Reprezentacja Polski piłkarzy w niedzielny wieczór gra z Litwą w Kownie. Kibice, którzy pojawili się na tym meczu nie omieszkali wykrzyczeć znanej przyśpiewki skierowanej do obecnego na trybunach stadionu Donalda Tuska.
Hasło: "Donald, matole, twój rząd obalą kibole" były wyraźnie słyszalne jeszcze przed pierwszym gwizdkiem. Przyśpiewka, popularna w latach, gdy Tusk prowadził kampanię przeciwko stadionowym chuliganom, ponownie powróciła do łask piłkarskich kibiców.

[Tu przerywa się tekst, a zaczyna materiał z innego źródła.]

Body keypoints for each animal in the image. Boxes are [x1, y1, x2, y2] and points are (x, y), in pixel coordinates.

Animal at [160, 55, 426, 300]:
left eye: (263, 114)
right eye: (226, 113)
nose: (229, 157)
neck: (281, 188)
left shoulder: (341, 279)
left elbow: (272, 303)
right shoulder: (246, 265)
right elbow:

Premier, siedzący obok swojej litewskiej odpowiedniczki Ingi Ruginiene, zareagował jednak na te hasła z dużym spokojem. Był opanowany. "Na jego twarzy nie było grymasu" - opisali dziennikarze "Przeglądu Sportowego Onet".
ZOBACZ WIDEO: Co za gol w Polsce. To nagranie po prostu trzeba zobaczyć
W trakcie pierwszej połowy wydarzenia te powtórzyły się kilkukrotnie. To nie wszystko. Były też transparenty. "Nie jesteś, nie byłeś i nie będziesz kibicem reprezentacji Polski" - brzmiała treść jednego z nich.
Takie oznaki niechęci nie wpłynęły jednak na nastrój polityka. Tusk zachowywał stoicki spokój.
Polska od 15. minuty prowadziła z Litwą 1:0, a w 64. minucie Robert Lewandowski ustalił wynik spotkania na 2:0.